Finlaggan Imbottigliatori indipendenti Isola di Islay Scozia Whisky da 0 a 50 euro

Finlaggan Old Reserve Single Malt Scotch Whisky

Recensione di un torbato da distilleria ignota di Islay
Finlaggan Old Reserve Single Malt Scotch Whisky degustazione

Provenienza: Islay (Scozia)
Tipologia: Single Malt Scotch Whisky
Gradazione: 40%
Botti di invecchiamento: Ex bourbon
Filtrato a freddo: 
Colorazione aggiuntiva: 
Proprietà: The Vintage Malt Whisky Company Ltd.
Prezzo: € 42,00 su Tannico
Sito web ufficiale: www.vintagemaltwhisky.com

Gli amanti della torba non si può dire manchino di opportunità per asfaltarsi il palato con le note fumose degli scotch whisky, grazie soprattutto a un’ampia offerta di imbottigliamenti indipendenti che, dietro nomi facilmente evocativi come Smokehead o Mr. Peat, nascondono whisky provenienti da distillerie di cui si guardano bene rivelare il nome.

Manco a dirlo è Islay a essere la patria preferita di questi IB, spesso a basso costo come The Ileach, e oggi assaggio proprio il fratello proveniente dalla stessa proprietà, sempre dalla cosidetta “fascia bassa”.

Il nome proviene dalle rovine del castello di Finlaggan sull’omonimo lago, dove dimorava il Lord of the Isle, mentre il marchio nasce negli anni ’90 venendo presentato come small batch, espressione che notoriamente è quasi del tutto priva di significato, vedendo affiancate all’imbottigliamento principale svariate edizioni tra cui una a grado pieno e vari finish tra porto, sherry e vino.

Botti di invecchiamento non dichiarate (ma presumibili), ovviamente NAS e, data la gradazione minima, con tutte le manipolazioni del caso.

A Jim Murray era piaciuto un sacchissimo, vediamo se a non essere pagati possa piacere uguale.

Note di Degustazione

Più che una bomba torbata, una bomba minerale e costiera al naso: se volevano sottolineare la provenienza isolana, direi che ci sono riusciti in pieno.

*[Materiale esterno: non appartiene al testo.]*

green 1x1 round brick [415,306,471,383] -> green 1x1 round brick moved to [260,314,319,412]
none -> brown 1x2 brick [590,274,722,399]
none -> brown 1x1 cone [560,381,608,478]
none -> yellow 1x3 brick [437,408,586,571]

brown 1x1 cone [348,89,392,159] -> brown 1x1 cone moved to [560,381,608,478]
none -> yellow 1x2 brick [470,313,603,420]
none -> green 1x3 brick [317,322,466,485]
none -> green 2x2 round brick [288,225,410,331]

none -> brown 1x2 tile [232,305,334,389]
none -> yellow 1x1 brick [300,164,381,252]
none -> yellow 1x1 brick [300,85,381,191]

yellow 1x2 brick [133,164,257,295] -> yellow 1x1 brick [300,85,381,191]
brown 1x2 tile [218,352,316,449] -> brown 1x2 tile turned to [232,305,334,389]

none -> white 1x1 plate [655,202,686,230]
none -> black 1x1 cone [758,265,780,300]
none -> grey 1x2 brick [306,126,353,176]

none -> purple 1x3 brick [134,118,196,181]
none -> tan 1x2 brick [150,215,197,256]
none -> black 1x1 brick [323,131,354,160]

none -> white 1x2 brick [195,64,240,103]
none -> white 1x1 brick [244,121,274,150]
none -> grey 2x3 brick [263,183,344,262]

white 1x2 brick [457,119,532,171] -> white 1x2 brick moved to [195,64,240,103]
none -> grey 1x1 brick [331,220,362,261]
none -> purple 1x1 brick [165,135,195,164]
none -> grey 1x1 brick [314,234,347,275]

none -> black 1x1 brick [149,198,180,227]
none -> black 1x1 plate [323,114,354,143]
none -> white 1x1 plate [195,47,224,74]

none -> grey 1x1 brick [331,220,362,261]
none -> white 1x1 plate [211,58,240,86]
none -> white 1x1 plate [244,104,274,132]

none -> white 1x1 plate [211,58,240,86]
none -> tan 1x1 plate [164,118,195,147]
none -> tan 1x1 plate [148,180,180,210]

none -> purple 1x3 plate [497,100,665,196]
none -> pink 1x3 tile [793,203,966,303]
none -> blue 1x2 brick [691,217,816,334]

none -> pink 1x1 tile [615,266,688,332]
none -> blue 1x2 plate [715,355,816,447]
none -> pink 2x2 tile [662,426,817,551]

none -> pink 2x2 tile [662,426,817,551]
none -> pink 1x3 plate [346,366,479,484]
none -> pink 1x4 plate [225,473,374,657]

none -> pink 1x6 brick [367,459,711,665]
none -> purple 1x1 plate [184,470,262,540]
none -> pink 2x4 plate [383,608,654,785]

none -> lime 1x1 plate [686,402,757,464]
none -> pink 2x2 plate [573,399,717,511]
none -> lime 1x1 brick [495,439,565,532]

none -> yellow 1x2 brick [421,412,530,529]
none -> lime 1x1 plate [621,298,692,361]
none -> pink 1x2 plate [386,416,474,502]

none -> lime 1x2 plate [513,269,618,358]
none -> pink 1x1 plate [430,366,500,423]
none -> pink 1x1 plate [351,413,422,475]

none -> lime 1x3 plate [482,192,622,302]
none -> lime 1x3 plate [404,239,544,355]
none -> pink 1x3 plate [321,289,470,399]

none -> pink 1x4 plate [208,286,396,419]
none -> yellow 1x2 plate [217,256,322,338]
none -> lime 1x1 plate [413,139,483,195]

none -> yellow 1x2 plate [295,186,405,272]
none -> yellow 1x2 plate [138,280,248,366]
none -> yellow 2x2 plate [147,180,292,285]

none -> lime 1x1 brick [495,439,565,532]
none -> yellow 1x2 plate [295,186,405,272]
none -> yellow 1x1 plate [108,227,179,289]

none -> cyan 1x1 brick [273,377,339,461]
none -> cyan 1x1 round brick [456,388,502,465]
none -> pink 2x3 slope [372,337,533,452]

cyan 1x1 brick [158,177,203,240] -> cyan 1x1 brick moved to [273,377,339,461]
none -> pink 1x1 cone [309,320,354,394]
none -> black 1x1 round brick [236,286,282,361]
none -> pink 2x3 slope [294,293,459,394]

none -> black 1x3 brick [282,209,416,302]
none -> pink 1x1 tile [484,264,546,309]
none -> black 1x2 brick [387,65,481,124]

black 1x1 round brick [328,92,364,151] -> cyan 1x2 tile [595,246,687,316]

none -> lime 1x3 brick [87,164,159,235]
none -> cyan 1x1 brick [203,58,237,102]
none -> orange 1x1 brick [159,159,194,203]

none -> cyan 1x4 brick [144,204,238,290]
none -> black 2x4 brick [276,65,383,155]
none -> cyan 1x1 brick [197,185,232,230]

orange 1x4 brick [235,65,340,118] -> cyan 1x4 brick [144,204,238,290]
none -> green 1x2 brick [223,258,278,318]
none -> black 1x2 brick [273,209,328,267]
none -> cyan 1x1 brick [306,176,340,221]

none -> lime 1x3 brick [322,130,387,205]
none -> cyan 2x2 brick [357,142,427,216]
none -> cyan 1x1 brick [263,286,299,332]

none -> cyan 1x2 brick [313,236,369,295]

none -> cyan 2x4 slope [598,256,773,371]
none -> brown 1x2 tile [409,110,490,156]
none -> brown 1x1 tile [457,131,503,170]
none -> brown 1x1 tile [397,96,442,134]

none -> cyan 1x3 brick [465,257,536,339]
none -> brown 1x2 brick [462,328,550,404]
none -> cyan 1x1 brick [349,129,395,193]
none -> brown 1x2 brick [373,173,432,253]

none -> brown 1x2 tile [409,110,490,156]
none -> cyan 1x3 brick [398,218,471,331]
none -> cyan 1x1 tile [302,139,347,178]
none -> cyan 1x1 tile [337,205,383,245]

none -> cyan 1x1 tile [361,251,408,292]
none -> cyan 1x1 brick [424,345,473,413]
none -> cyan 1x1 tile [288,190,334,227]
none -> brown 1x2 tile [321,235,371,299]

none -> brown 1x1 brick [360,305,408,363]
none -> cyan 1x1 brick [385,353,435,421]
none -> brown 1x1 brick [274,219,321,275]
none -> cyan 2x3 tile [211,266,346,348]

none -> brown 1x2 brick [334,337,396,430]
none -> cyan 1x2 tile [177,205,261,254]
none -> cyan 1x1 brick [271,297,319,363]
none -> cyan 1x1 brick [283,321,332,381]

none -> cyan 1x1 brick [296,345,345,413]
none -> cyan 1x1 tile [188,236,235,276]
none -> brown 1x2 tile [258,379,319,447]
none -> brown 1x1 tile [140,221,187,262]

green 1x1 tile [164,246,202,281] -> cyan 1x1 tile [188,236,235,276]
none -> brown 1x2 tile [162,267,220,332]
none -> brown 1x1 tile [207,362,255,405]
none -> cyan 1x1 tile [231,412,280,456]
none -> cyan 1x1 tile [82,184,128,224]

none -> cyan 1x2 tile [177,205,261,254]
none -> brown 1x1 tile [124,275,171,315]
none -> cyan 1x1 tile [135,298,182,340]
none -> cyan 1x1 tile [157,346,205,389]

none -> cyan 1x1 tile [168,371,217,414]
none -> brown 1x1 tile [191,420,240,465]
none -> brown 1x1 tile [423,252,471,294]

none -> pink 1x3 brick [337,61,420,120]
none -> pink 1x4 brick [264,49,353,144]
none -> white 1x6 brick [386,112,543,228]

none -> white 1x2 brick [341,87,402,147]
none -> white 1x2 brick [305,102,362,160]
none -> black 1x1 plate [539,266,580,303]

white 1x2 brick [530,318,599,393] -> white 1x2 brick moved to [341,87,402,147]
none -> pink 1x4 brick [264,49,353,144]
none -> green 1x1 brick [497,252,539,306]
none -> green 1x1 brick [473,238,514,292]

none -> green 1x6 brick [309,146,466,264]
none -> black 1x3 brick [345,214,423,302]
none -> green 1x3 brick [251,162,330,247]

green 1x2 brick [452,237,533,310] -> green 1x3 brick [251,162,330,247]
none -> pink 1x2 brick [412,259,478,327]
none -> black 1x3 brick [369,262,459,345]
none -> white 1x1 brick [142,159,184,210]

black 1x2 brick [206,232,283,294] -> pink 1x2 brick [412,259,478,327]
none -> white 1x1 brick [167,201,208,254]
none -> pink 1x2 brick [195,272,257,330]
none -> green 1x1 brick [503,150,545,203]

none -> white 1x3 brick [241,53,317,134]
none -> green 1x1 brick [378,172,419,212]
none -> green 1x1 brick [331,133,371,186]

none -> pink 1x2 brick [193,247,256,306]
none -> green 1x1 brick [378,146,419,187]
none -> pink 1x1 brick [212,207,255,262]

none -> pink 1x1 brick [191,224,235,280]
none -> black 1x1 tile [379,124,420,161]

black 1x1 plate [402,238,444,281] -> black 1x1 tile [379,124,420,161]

Iodio a palate, con un fumo dai tratti medicinali piuttosto incisivo e una palette di agrumi e frutta (arancia, lime, pesca, mela, melone bianco) a fare da comprimaria. Flebile fondo di vaniglia e miele. Spartano.

Nonostante la gradazione minima ha un ingresso discretamente oleoso, che sparge pepe nero e zenzero nel palato, riprendendo l’animo marittimo dell’olfatto con la torba che esaurisce in breve la carica medicinale virando su un caustico posacenere usato. Ancora agrumi e frutta bianca, l’aspetto pasticciero un po’ più evidente ma sempre secondario. Si fa amaricante in lunghezza.

Finale breve, molto breve, di posacenere usato, sale, note minerali e vegetali.

Conclusioni: Classico beverone torbato che rischia però di deludere chi cerca le emozioni forti, visto che la carica di fumo non è poi così spiccata e soprattutto monocorde. Generalmente si dice che vale quel che costa, ma in questo caso direi che per quello che offre è anche sovrapprezzato.